Стало тихо. Я не слышал, что ответила Елена, представляю себе только, что она, должно быть, повернулась на восток, а может, и иконка в каморке была… И перекрестилась… После этого она вдруг обхватила его голову руками, и я услышал поцелуй. И тотчас же Елена выбежала из каморки, метнулась было к дому, но потом вдруг остановилась, открыла калитку и вошла в сад…

И тут увидела меня… Но это ее нисколько не смутило. Она подошла, остановилась, посмотрела на меня счастливыми глазами и сказала:

– А ты все гуляешь по зорям… Эх-ты, сердешный…

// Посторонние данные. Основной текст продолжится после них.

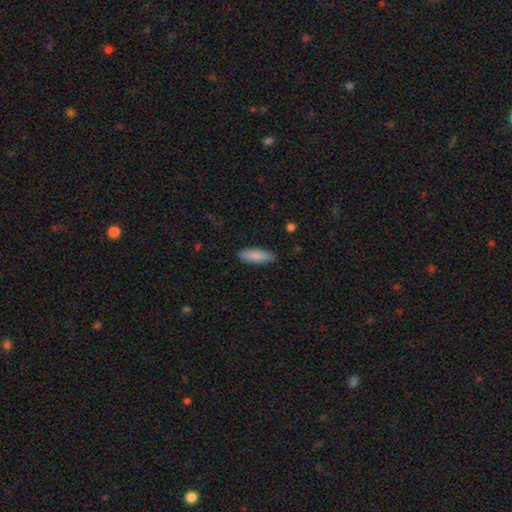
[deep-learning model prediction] A smooth galaxy with no disk features (87%) that is in between round and cigar-shaped (59%).

Vote fractions:
- Smooth or featured? smooth: 87% / featured or disk: 7% / star or artifact: 6%
- How rounded? in between: 59% / cigar-shaped: 39% / round: 2%
- Merging? none: 88% / minor disturbance: 10% / major disturbance: 2% / merger: 1%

И вдруг, переполненная вся этим своим чувством, подошла ко мне, взяла руками за плечи, бесцеремонно встряхнула меня, посмотрела в глаза и засмеялась… И так это просто вышло. Она поняла, что я все слышал, и ничего в этом не видела дурного… Только когда Гаврило вышел с метлой и тоже направился в сад, она вдруг вся зарделась и быстро пробежала мимо него. Гаврило посмотрел ей вслед со спокойной радостью, потом его взгляд упал на меня. Он поклонился с прежней стихийной благосклонностью и принялся мести дорожку. И опять была в нем та же красивая и беструдная игра мускулов, здоровых и свободных… И помню: как раз в эту минуту в монастыре ударили к ранней заутрене, – дело было в воскресенье. Гаврило остановился в широком просвете аллеи, снял шапку и, придержав метлу на левой руке, правой стал креститься. И показалось мне это необыкновенно светло и красиво. Стоит человек в центре своего светлого мира, где все у него устроено хорошо, то есть все эти отношения – и с землей, и с небом… Одним словом, такое это было успокоительное зрелище, что я пришел к себе в комнату и в первый раз после многих беспокойных ночей – заснул как убитый… Есть что-то в хорошем человеческом счастии исцеляющее и выпрямляющее душу. И мне, знаете, приходит иной раз в голову, что, собственно говоря, все мы обязаны быть здоровыми и счастливыми, потому что… видите ли… счастье – это высшая степень душевного здоровья. А здоровье заразительно, как и болезнь… Мы, так сказать, открыты со всех сторон: и солнцу, и ветру, и чужим настроениям. В нас входят другие, и мы входим в других, сами этого не замечая… И вот почему… Павел Семенович вдруг остановился, почувствовав на себе пристально-насмешливый взгляд Петра Петровича.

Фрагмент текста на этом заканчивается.